The SANS Top-20 Internet Security Attack Targets has been released for 2006. I think this is an excellent example of providing practical useful information about IT security risks. They cover the questions that any administrator asks themself when a new vulnerability is released:
- What is this all about? Criticality ratings can be useful, but when triaging new patches plain language makes it easier to understand how it affects into your organization.
- What software is affected? Helps to nail down how extensive a problem this might be. Again, does this apply to me?
- Where can I get more information? CVE entries are linked, for more detail should you determine this is an issue worth examining more closely. References are also provided.

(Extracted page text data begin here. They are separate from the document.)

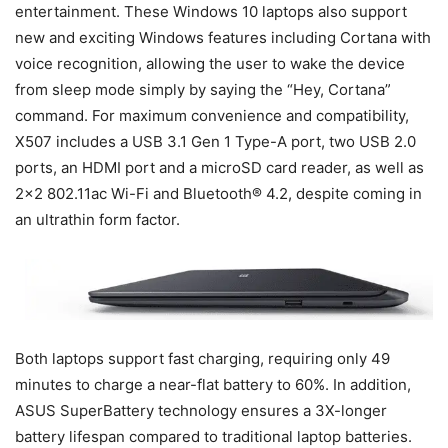
entertainment. These Windows 10 laptops also support
new and exciting Windows features including Cortana with
voice recognition, allowing the user to wake the device
from sleep mode simply by saying the “Hey, Cortana”
command. For maximum convenience and compatibility,
X507 includes a USB 3.1 Gen 1 Type-A port, two USB 2.0
ports, an HDMI port and a microSD card reader, as well as
2×2 802.11ac Wi-Fi and Bluetooth® 4.2, despite coming in
an ultrathin form factor.
Both laptops support fast charging, requiring only 49
minutes to charge a near-flat battery to 60%. In addition,
ASUS SuperBattery technology ensures a 3X-longer
battery lifespan compared to traditional laptop batteries.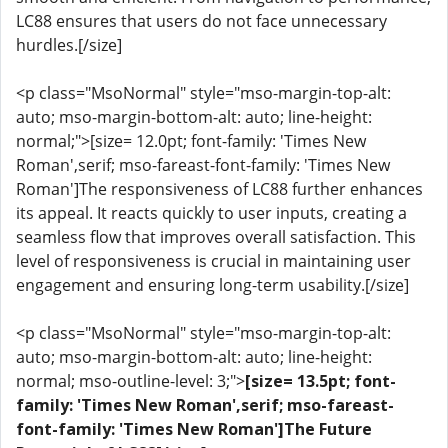
LC88 ensures that users do not face unnecessary
hurdles.[/size]
<p class="MsoNormal" style="mso-margin-top-alt:
auto; mso-margin-bottom-alt: auto; line-height:
normal;">[size= 12.0pt; font-family: 'Times New
Roman',serif; mso-fareast-font-family: 'Times New
Roman']The responsiveness of LC88 further enhances
its appeal. It reacts quickly to user inputs, creating a
seamless flow that improves overall satisfaction. This
level of responsiveness is crucial in maintaining user
engagement and ensuring long-term usability.[/size]
<p class="MsoNormal" style="mso-margin-top-alt:
auto; mso-margin-bottom-alt: auto; line-height:
normal; mso-outline-level: 3;">
[size= 13.5pt; font-
family: 'Times New Roman',serif; mso-fareast-
font-family: 'Times New Roman']The Future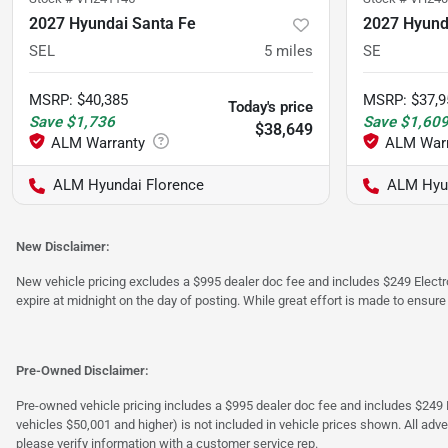
2027 Hyundai Santa Fe
2027 Hyund
SEL
5
miles
SE
MSRP
:
$40,385
MSRP
:
$37,9
Today's price
Save
$1,736
Save
$1,60
$38,649
ALM Hyundai Florence
ALM Hyu
New Disclaimer:
New vehicle pricing excludes a $995 dealer doc fee and includes $249 Electron
expire at midnight on the day of posting. While great effort is made to ensure
Pre-Owned Disclaimer:
Pre-owned vehicle pricing includes a $995 dealer doc fee and includes $249 El
vehicles $50,001 and higher) is not included in vehicle prices shown. All adve
please verify information with a customer service rep.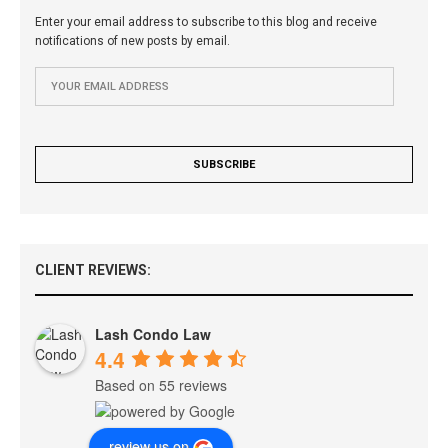
Enter your email address to subscribe to this blog and receive
notifications of new posts by email.
CLIENT REVIEWS:
Lash Condo Law
4.4
Based on 55 reviews
review us on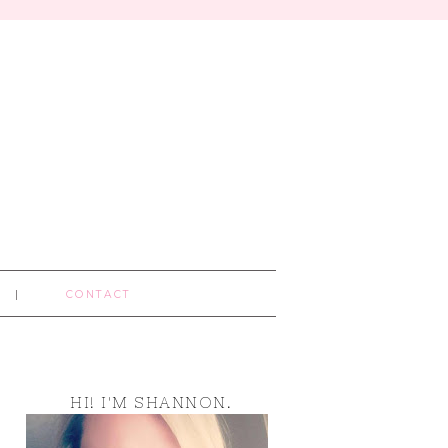
CONTACT
HI! I'M SHANNON.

- How do I know if I am at risk? Practical advice on checking on how important this issue is to you.
- How can I protect myself? Great examples of going beyond the generic advice of ‘keep your systems patched’. Not every administrator can immediately keep up with patches, as they often have to be tested for interoperability. They give examples of processes, system settings, and user training for enhancing your security.
As for the items on the list, in many ways they mirror Forresters’ security coverage, although some areas are not yet issues for most enterprises, while other issues are fires they are fighting every day. For instance, the monthly patching from Microsoft for issues with IE, Libraries and Office are a daily reality accross almost all enterprises. Whereas VOIP servers and phones, and Instant Messaging vulnerabilities still have not yet hit the mainstream. Excessive user rights and unauthorized devices is a prime example of where most enterprises know the problem exists, but have few, if any, solutions to deal with it.